An independent user tested a dual core 1.0GHz Cortex A9 chip against a dual core Intel Atom chip running at the same speed. The results may seem surprising as it seems common knowledge that Atom would beat ARM chips in performance clock per clock, but as I’ve said before, Intel is not yet ready to take on the mobile market with its Atom chips.

The screenshots below show how the ARM chip beats Atom in almost every test, while running on Gentoo Linux. Yes, it’s Linux, not Android, but on Linux Atom is supposed to be much more optimized than ARM chips are, considering it’s been around for a few years, and Intel even worked with the Linux Foundation on making the Linux-based Moblin and Meego operating systems for Intel Atom chips. Those optimizations should’ve been pushed to the main Linux kernel by now.
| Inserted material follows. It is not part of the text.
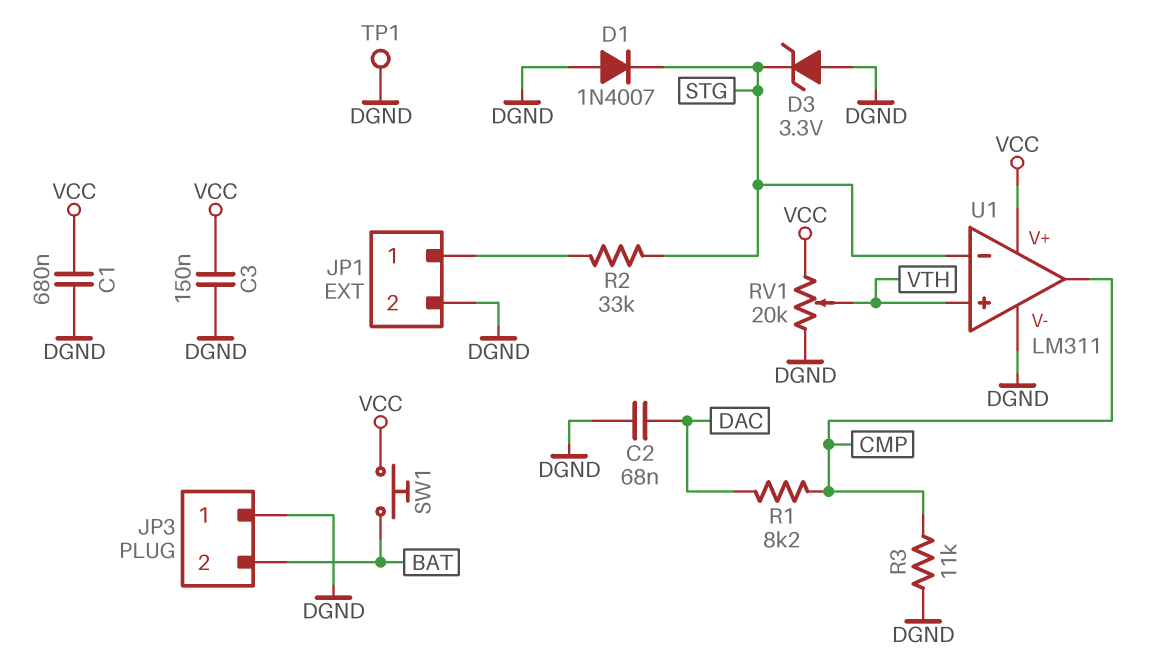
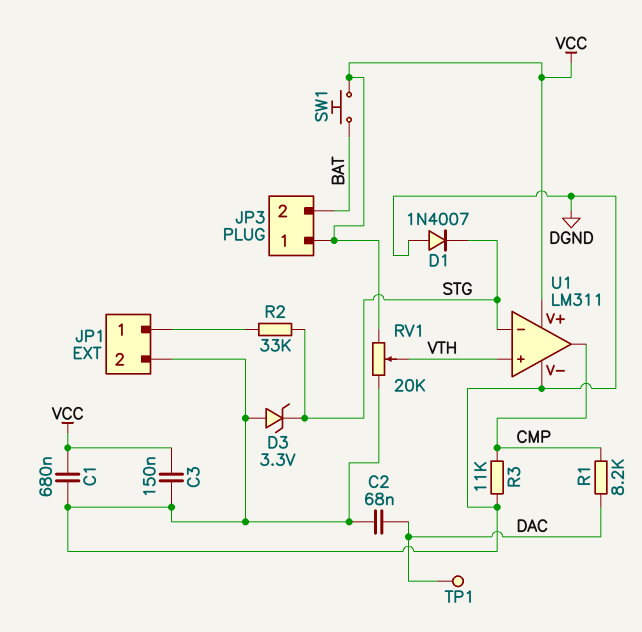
JP3 pin 1: DGND -> VCC
TP1: test point (DGND) -> test point (DAC)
And yet, Cortex A9 can still best it.

Granted this is an older version of Atom (N450), and Cortex A9 is almost obsolete as well with the imminent arrival of the next-gen Cortex A15 CPU, but Intel hasn’t changed the performance of Atom that much over the years because the company needed all the improvement it could get in power consumption, to bring Atom from somewhere around 10W TDP to lower than 1W TDP. So Intel focused almost exclusively on lowering the power consumption. Working on increasing performance as well would’ve slowed down improvements in lowering power consumption, and the chip maker couldn’t afford that, as it was, and still is, running out of time.

Intel is still not there yet, and the latest ARM chips like the dual core S4 and quad core Tegra 3 can already surpass it in overall performance in both CPU and GPU in most tests. This is what makes Google’s and Motorola’s decision to adopt Atom for their next flagship device very puzzling, as it seems more of a political move than one based on merit (Intel’s CEO, Paul Otellini, is on Google’s board of directors).

This is much like when it was decided to use Atom in the first Google TV, even though Google TV was based on Android and already highly optimized for ARM, and the same goes for the first Chromebooks. They could’ve used the much cheaper ARM chips, considering the biggest criticism for those 2 devices was the high pricing.

I assume Intel is going to try hard to enter the mobile market with its own x86 based chip, but I doubt it will achieve much success, as I don’t think any of the current or upcoming chips are good enough. The company’s salvation may be the 14nm Airmont, but that’s set for release in late 2014, possibly even 2015 if Intel experience any sort of delay in its Atom line-up. The question is will Intel still have a chance to enter the mobile market that far off into the future, especially when new 64 bit ARM CPU’s are set to arrive at the same time or earlier?